(ENTRIES SUPPLIED)
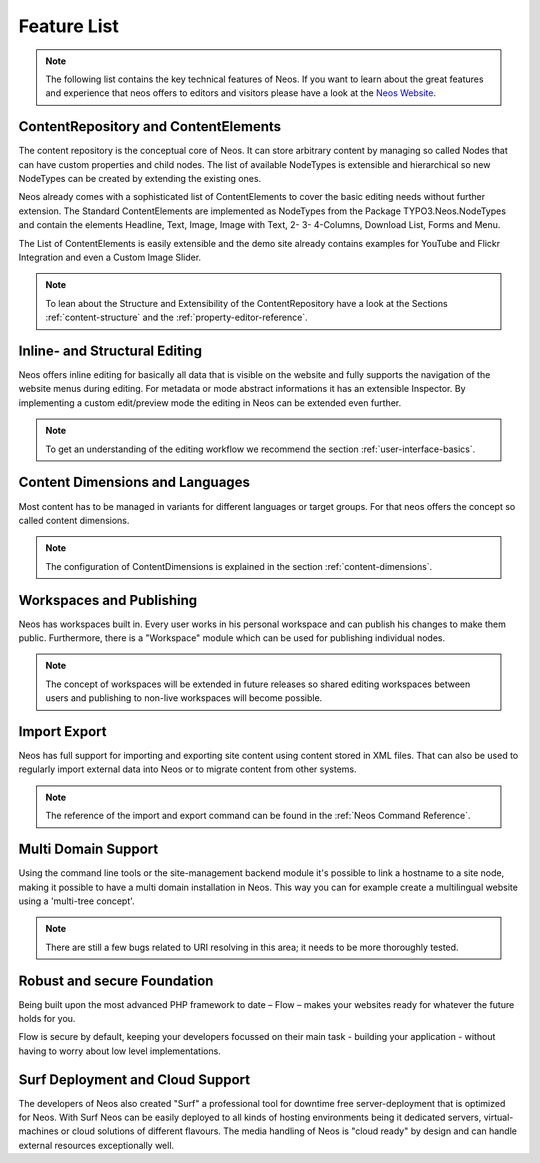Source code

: .. _feature-list:

============
Feature List
============


.. note::

	The following list contains the key technical features of Neos. If you want to learn about the great
	features and experience that neos offers to editors and visitors please have a look at the `Neos Website
	<http://www.neos.io>`_.


ContentRepository and ContentElements
=====================================

The content repository is the conceptual core of Neos. It can store arbitrary content by managing so called Nodes that can
have custom properties and child nodes. The list of available NodeTypes is extensible and hierarchical so new NodeTypes
can be created by extending the existing ones.

Neos already comes with a sophisticated list of ContentElements to cover the basic editing needs without further extension.
The Standard ContentElements are implemented as NodeTypes from the Package TYPO3.Neos.NodeTypes and contain the elements
Headline, Text, Image, Image with Text, 2- 3- 4-Columns, Download List, Forms and Menu.

The List of ContentElements is easily extensible and the demo site already contains examples for YouTube and Flickr
Integration and even a Custom Image Slider.

.. note:: To lean about the Structure and Extensibility of the ContentRepository have a look at the Sections
	:ref:`content-structure` and the :ref:`property-editor-reference`.

Inline- and Structural Editing
==============================

Neos offers inline editing for basically all data that is visible on the website and fully supports the navigation of the
website menus during editing. For metadata or mode abstract informations it has an extensible Inspector. By implementing
a custom edit/preview mode the editing in Neos can be extended even further.

.. note:: To get an understanding of the editing workflow we recommend the section :ref:`user-interface-basics`.

Content Dimensions and Languages
================================

Most content has to be managed in variants for different languages or target groups. For that neos offers the concept so
called content dimensions.

.. note:: The configuration of ContentDimensions is explained in the section :ref:`content-dimensions`.

Workspaces and Publishing
=========================

Neos has workspaces built in. Every user works in his personal workspace and can publish his changes to make them public.
Furthermore, there is a "Workspace" module which can be used for publishing individual nodes.

.. note:: The concept of workspaces will be extended in future releases so shared editing workspaces between users and
	publishing to non-live workspaces will become possible.

Import Export
=============

Neos has full support for importing and exporting site content using content stored in XML files. That can also be used
to regularly import external data into Neos or to migrate content from other systems.

.. note:: The reference of the import and export command can be found in the  :ref:`Neos Command Reference`.

Multi Domain Support
====================

Using the command line tools or the site-management backend module it's possible to link a hostname to a site node,
making it possible to have a multi domain installation in Neos. This way you can for example create a multilingual
website using a 'multi-tree concept'.

.. note:: There are still a few bugs related to URI resolving in this area; it needs to be more thoroughly tested.

Robust and secure Foundation
============================

Being built upon the most advanced PHP framework to date – Flow – makes your websites ready for whatever the future holds
for you.

Flow is secure by default, keeping your developers focussed on their main task - building your application -
without having to worry about low level implementations.


Surf Deployment and Cloud Support
=================================

The developers of Neos also created "Surf" a professional tool for downtime free server-deployment that is optimized for
Neos. With Surf Neos can be easily deployed to all kinds of hosting environments being it dedicated servers, virtual-machines
or cloud solutions of different flavours. The media handling of Neos is "cloud ready" by design and can handle external
resources exceptionally well.
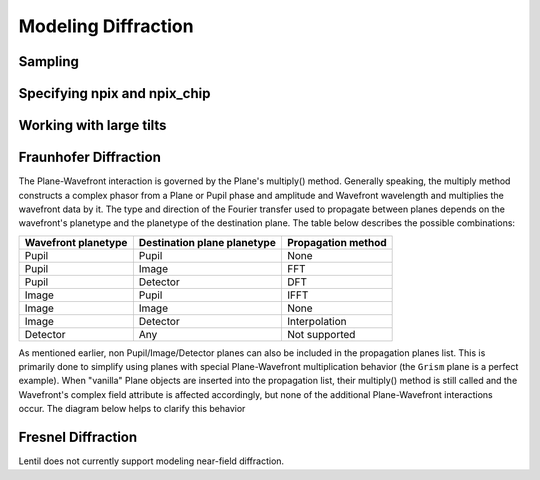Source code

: ********************
Modeling Diffraction
********************

.. _diffraction-sampling:

Sampling
========
.. image:: ../_static/img/propagate_sampling.png
    :width: 450px
    :align: center

.. image:: ../_static/img/propagate_fourier_period.png
    :width: 550px
    :align: center

Specifying npix and npix_chip
=============================
.. image:: ../_static/img/propagate_npix.png
    :width: 450px
    :align: center


.. image:: ../_static/img/propagate_npix_small.png
    :width: 450px
    :align: center


.. image:: ../_static/img/propagate_npix_chip.png
    :width: 450px
    :align: center


.. _diffraction-tilt:

Working with large tilts
========================
.. image:: ../_static/img/propagate_tilt_phase.png
    :width: 450px
    :align: center


.. image:: ../_static/img/propagate_tilt_phase_wrap.png
    :width: 650px
    :align: center


.. image:: ../_static/img/propagate_tilt_angle.png
    :width: 575px
    :align: center


.. image:: ../_static/img/propagate_tilt_angle_steps.png
    :width: 800px
    :align: center


.. _diffraction-fraunhofer:

Fraunhofer Diffraction
======================

.. The vast majority of real world optical systems can be adequately modeled using the
.. far-field diffraction approximation. With this approximation, the relationship
.. between pupil and image planes is given by a two-dimensional Fourier transform.

.. Monocle uses the standard FFT approach for transforming between pupil and image
.. planes. For propagations from a pupil to discretely sampled :class:`~monocle.Detector`
.. plane, Monocle uses the more general form of the Discrete Fourier Transform (DFT).
.. While the DFT is slower than the FFT for similarly sized arrays, it provides a great
.. deal of flexibility in output plane sampling and sizing when compared with the FFT.
.. This makes the DFT ideally suited for performing propagations to discretely sampled
.. image planes where it is often desirable to compute a finely sampled image over a
.. relatively small number of pixels [2]_.

The Plane-Wavefront interaction is governed by the Plane's multiply() method. Generally
speaking, the multiply method constructs a complex phasor from a Plane or Pupil phase
and amplitude and Wavefront wavelength and multiplies the wavefront data by it. The
type and direction of the Fourier transfer used to propagate between planes depends on
the wavefront's planetype and the planetype of the destination plane. The table below
describes the possible combinations:

+------------------------+-----------------------------+--------------------+
| Wavefront planetype    | Destination plane planetype | Propagation method |
+========================+=============================+====================+
| Pupil                  | Pupil                       | None               |
+------------------------+-----------------------------+--------------------+
| Pupil                  | Image                       | FFT                |
+------------------------+-----------------------------+--------------------+
| Pupil                  | Detector                    | DFT                |
+------------------------+-----------------------------+--------------------+
| Image                  | Pupil                       | IFFT               |
+------------------------+-----------------------------+--------------------+
| Image                  | Image                       | None               |
+------------------------+-----------------------------+--------------------+
| Image                  | Detector                    | Interpolation      |
+------------------------+-----------------------------+--------------------+
| Detector               | Any                         | Not supported      |
+------------------------+-----------------------------+--------------------+

As mentioned earlier, non Pupil/Image/Detector planes can also be included in the
propagation planes list. This is primarily done to simplify using planes with special
Plane-Wavefront multiplication behavior (the ``Grism`` plane is a perfect example). When
"vanilla" Plane objects are inserted into the propagation list, their multiply() method
is still called and the Wavefront's complex field attribute is affected accordingly, but
none of the additional Plane-Wavefront interactions occur. The diagram below helps to
clarify this behavior

.. Draw a diagram showing both a Pupil -> Detector and Pupil -> Plane -> Detector flow.
.. Show when complex phasor is applied to WF.data and when focal length and planetype
.. is updated. Also show propagation between steps (i.e. Pupil -> DFT -> Detector vs.
.. Pupil -> None -> Plane -> DFT -> Detector)



.. Using this approach, a dispersive element can be inserted between a Pupil and Image
.. or Detector plane


.. _diffraction-fresnel:

Fresnel Diffraction
===================
Lentil does not currently support modeling near-field diffraction.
(End ENTRIES SUPPLIED)
— DIRECTIVE —
In the entries above, please find the line with "The developers of" and the line with "Neos. With Surf", then write out exactly those two lines and every line between them, and nothing more.

— EXERCISE RESULT —
The developers of Neos also created "Surf" a professional tool for downtime free server-deployment that is optimized for
Neos. With Surf Neos can be easily deployed to all kinds of hosting environments being it dedicated servers, virtual-machines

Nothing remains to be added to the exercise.